Task requirements. Draw out every line with the word "invoices" from the listing below.
[Opening Data records section]
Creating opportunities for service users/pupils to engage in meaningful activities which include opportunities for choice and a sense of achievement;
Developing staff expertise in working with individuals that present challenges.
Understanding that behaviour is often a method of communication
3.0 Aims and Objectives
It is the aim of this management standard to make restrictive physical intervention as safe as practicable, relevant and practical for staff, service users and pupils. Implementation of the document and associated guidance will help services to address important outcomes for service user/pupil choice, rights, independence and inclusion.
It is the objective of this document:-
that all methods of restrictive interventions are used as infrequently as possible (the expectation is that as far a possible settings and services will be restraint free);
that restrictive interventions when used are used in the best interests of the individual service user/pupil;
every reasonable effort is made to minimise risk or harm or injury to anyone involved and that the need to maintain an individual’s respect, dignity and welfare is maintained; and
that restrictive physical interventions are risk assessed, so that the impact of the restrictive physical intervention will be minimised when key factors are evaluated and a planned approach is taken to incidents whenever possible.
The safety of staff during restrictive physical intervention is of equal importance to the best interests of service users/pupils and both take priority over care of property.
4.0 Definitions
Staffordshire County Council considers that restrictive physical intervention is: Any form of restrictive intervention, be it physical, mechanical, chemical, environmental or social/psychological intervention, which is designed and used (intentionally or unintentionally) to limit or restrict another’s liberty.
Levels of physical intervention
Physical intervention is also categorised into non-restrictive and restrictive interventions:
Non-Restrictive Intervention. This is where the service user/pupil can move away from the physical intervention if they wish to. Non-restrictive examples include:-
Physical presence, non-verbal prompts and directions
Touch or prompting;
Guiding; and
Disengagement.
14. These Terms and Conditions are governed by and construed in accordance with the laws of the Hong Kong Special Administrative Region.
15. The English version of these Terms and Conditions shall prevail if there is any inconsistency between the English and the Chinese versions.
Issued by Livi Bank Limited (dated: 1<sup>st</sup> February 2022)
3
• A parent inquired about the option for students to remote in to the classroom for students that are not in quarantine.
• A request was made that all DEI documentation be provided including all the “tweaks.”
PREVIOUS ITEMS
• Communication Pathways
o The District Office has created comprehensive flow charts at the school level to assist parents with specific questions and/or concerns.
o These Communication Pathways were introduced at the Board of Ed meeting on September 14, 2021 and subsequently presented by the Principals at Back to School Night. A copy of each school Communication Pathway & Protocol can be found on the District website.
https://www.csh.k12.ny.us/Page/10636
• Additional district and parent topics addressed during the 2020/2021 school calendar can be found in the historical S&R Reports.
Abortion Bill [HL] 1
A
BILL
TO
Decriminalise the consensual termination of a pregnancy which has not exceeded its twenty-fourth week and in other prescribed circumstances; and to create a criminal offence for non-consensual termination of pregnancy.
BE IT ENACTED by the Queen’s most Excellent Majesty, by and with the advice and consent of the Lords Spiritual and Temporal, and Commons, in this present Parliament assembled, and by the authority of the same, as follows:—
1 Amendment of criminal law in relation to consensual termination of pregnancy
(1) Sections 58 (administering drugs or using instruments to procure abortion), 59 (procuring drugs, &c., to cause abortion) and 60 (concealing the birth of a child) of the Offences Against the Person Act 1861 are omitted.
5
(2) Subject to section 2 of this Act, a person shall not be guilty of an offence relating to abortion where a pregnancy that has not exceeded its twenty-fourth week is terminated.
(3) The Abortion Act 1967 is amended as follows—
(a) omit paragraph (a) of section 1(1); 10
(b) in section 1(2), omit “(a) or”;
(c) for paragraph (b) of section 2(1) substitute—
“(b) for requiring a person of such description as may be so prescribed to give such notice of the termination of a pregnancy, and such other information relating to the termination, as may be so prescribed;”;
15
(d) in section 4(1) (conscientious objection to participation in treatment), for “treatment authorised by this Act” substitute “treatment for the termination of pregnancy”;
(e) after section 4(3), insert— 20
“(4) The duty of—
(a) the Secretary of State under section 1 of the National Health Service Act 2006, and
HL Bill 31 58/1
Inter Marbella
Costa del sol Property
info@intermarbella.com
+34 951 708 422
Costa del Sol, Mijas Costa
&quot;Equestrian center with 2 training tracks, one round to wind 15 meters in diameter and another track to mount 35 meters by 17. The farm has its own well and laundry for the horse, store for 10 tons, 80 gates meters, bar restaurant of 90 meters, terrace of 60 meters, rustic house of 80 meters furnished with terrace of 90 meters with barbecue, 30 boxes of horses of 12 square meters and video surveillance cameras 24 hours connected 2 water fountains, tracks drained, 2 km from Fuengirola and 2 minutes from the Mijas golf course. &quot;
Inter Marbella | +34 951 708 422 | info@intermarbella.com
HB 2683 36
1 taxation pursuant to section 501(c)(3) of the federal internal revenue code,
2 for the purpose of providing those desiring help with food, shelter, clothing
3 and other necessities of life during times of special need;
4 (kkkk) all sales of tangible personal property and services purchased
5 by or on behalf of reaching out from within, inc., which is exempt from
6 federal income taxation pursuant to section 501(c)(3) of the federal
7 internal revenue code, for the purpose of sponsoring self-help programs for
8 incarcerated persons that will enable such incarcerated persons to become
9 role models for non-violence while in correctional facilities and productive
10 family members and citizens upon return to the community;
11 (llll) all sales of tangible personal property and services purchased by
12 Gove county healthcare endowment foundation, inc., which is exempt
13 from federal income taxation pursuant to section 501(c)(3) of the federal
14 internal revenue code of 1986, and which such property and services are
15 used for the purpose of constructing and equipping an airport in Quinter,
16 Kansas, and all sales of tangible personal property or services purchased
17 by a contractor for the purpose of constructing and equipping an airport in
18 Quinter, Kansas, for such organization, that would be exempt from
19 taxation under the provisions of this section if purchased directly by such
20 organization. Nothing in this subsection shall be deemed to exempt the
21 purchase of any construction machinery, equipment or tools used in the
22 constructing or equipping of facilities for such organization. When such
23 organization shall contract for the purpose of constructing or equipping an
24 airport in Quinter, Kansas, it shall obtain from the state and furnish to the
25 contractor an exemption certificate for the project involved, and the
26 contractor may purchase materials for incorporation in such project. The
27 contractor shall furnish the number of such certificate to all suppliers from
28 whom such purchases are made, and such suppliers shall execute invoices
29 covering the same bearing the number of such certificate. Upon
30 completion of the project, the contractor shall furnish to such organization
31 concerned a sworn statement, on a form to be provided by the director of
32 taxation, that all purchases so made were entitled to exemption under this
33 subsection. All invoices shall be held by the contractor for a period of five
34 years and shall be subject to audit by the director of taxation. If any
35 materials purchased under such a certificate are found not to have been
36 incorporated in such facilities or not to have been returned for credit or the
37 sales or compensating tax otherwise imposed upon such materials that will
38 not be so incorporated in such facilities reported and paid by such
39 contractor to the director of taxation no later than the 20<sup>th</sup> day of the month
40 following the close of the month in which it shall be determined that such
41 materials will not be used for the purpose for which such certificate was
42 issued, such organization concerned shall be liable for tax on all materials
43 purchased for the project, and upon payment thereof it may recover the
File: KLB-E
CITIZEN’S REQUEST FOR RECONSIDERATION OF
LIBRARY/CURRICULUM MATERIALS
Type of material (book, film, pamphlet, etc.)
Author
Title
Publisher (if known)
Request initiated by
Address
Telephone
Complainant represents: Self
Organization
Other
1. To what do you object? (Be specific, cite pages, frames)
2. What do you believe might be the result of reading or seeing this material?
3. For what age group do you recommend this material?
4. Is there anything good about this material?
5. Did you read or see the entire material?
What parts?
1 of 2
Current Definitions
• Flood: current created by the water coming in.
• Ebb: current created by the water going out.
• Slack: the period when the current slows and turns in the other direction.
[Closing Data records section]
Reply to the task.
28 whom such purchases are made, and such suppliers shall execute invoices
33 subsection. All invoices shall be held by the contractor for a period of five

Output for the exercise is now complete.